[TASK DESCRIPTION]:
Convert the data, from its first line through the line containing "être intégré à", into a JSON list of strings with one string per line and blank lines omitted.

[DATA SHOWN — start]

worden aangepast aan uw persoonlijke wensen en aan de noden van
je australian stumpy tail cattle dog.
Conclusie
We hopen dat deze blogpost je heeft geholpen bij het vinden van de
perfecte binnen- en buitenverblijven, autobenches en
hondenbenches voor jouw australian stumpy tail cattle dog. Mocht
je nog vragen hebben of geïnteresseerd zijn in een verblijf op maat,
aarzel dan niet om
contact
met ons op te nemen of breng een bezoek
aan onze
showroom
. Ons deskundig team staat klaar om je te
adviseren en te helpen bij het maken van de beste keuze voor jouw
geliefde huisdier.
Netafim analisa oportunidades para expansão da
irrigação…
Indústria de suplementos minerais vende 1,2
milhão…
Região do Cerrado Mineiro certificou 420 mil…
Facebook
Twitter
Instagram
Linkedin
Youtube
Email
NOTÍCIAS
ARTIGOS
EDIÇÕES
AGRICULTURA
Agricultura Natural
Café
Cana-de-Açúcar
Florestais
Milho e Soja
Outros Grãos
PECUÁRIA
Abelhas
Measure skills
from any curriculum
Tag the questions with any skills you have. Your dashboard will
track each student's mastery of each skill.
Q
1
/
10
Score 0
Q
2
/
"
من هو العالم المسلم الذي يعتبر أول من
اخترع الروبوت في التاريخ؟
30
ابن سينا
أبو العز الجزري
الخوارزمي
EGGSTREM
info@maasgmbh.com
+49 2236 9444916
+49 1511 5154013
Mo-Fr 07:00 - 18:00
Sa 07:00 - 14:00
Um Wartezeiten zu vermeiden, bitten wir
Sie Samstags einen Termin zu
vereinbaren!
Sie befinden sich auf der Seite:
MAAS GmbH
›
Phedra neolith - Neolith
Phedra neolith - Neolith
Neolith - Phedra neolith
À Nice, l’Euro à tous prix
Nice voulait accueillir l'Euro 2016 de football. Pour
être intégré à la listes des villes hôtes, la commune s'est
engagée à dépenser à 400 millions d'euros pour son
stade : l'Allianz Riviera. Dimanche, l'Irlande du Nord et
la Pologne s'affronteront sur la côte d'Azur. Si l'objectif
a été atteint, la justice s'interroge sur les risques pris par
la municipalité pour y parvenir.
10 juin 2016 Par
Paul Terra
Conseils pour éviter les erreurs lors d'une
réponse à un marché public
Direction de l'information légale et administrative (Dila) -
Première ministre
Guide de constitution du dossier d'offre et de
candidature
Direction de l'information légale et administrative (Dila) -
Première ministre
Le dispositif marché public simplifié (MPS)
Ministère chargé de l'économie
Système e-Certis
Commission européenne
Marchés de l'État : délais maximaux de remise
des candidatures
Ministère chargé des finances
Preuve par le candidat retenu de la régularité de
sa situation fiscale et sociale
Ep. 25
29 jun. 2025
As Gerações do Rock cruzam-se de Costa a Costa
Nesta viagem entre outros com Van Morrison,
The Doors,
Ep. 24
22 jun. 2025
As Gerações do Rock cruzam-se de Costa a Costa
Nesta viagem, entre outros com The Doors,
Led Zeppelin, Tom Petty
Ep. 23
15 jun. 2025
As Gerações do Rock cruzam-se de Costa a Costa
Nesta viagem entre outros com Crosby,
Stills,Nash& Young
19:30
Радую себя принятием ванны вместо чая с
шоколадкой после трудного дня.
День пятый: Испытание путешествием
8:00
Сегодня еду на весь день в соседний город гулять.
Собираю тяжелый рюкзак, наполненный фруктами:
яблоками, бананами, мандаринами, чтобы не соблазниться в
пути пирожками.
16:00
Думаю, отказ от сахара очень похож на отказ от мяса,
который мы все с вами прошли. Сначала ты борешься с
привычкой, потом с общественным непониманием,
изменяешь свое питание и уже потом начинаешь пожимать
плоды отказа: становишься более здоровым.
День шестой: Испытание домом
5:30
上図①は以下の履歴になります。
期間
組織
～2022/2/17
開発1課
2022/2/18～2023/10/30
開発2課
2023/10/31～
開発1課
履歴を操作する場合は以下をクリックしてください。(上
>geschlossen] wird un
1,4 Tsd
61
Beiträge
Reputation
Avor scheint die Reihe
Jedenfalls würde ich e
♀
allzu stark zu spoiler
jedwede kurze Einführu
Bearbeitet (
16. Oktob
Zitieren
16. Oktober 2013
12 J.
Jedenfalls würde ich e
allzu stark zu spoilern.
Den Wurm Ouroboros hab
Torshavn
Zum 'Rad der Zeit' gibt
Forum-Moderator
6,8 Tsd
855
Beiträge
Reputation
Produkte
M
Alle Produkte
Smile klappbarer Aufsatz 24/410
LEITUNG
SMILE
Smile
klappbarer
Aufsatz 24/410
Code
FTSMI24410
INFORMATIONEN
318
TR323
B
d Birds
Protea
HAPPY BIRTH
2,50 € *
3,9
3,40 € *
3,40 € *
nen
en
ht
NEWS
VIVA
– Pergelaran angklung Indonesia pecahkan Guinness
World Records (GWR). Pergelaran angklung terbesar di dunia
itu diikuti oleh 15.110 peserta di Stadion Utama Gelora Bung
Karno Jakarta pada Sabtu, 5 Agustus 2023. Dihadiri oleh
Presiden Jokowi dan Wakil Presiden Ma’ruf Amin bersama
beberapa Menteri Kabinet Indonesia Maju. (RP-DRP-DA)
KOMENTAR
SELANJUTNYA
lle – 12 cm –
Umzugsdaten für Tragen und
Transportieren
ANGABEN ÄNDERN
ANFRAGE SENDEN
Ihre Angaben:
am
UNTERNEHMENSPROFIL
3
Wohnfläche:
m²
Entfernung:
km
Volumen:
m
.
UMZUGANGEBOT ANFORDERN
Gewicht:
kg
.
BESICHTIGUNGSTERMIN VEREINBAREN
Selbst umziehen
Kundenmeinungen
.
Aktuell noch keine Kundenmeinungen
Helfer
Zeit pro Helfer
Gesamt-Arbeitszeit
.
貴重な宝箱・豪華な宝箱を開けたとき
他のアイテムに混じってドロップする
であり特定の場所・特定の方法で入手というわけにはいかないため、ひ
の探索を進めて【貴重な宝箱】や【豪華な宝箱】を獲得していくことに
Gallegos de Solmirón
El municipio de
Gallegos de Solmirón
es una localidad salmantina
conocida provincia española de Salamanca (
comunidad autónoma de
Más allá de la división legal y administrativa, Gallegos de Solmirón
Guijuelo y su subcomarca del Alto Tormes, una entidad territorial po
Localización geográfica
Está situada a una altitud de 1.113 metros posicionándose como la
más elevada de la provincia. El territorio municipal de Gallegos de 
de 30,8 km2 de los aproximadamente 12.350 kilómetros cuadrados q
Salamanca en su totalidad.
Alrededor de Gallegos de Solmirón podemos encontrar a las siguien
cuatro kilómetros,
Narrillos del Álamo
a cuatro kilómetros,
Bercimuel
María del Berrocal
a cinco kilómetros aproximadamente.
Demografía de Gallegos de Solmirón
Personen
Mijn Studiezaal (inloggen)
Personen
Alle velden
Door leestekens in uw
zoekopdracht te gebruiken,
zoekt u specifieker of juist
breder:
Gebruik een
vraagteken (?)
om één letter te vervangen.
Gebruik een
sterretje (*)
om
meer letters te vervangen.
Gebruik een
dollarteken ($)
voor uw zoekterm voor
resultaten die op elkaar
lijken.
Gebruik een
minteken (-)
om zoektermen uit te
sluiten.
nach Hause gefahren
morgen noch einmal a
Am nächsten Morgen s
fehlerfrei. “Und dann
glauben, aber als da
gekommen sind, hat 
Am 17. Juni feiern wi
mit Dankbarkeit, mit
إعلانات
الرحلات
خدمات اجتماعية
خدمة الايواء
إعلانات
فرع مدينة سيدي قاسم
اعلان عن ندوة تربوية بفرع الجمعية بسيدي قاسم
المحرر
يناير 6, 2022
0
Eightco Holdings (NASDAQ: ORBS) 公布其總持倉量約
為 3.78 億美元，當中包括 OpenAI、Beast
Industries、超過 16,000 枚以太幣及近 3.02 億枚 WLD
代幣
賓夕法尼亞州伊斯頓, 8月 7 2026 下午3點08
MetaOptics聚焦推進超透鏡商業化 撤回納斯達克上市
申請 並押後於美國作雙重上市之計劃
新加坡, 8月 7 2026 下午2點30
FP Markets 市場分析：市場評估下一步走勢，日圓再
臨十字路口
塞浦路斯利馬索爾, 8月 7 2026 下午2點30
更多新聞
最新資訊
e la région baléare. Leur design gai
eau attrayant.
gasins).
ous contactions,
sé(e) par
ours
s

[DATA SHOWN — finish]

[REPLY]:
[
  "worden aangepast aan uw persoonlijke wensen en aan de noden van",
  "je australian stumpy tail cattle dog.",
  "Conclusie",
  "We hopen dat deze blogpost je heeft geholpen bij het vinden van de",
  "perfecte binnen- en buitenverblijven, autobenches en",
  "hondenbenches voor jouw australian stumpy tail cattle dog. Mocht",
  "je nog vragen hebben of geïnteresseerd zijn in een verblijf op maat,",
  "aarzel dan niet om",
  "contact",
  "met ons op te nemen of breng een bezoek",
  "aan onze",
  "showroom",
  ". Ons deskundig team staat klaar om je te",
  "adviseren en te helpen bij het maken van de beste keuze voor jouw",
  "geliefde huisdier.",
  "Netafim analisa oportunidades para expansão da",
  "irrigação…",
  "Indústria de suplementos minerais vende 1,2",
  "milhão…",
  "Região do Cerrado Mineiro certificou 420 mil…",
  "Facebook",
  "Twitter",
  "Instagram",
  "Linkedin",
  "Youtube",
  "Email",
  "NOTÍCIAS",
  "ARTIGOS",
  "EDIÇÕES",
  "AGRICULTURA",
  "Agricultura Natural",
  "Café",
  "Cana-de-Açúcar",
  "Florestais",
  "Milho e Soja",
  "Outros Grãos",
  "PECUÁRIA",
  "Abelhas",
  "Measure skills",
  "from any curriculum",
  "Tag the questions with any skills you have. Your dashboard will",
  "track each student's mastery of each skill.",
  "Q",
  "1",
  "/",
  "10",
  "Score 0",
  "Q",
  "2",
  "/",
  "\"",
  "من هو العالم المسلم الذي يعتبر أول من",
  "اخترع الروبوت في التاريخ؟",
  "30",
  "ابن سينا",
  "أبو العز الجزري",
  "الخوارزمي",
  "EGGSTREM",
  "info@maasgmbh.com",
  "+49 2236 9444916",
  "+49 1511 5154013",
  "Mo-Fr 07:00 - 18:00",
  "Sa 07:00 - 14:00",
  "Um Wartezeiten zu vermeiden, bitten wir",
  "Sie Samstags einen Termin zu",
  "vereinbaren!",
  "Sie befinden sich auf der Seite:",
  "MAAS GmbH",
  "›",
  "Phedra neolith - Neolith",
  "Phedra neolith - Neolith",
  "Neolith - Phedra neolith",
  "À Nice, l’Euro à tous prix",
  "Nice voulait accueillir l'Euro 2016 de football. Pour",
  "être intégré à la listes des villes hôtes, la commune s'est"
]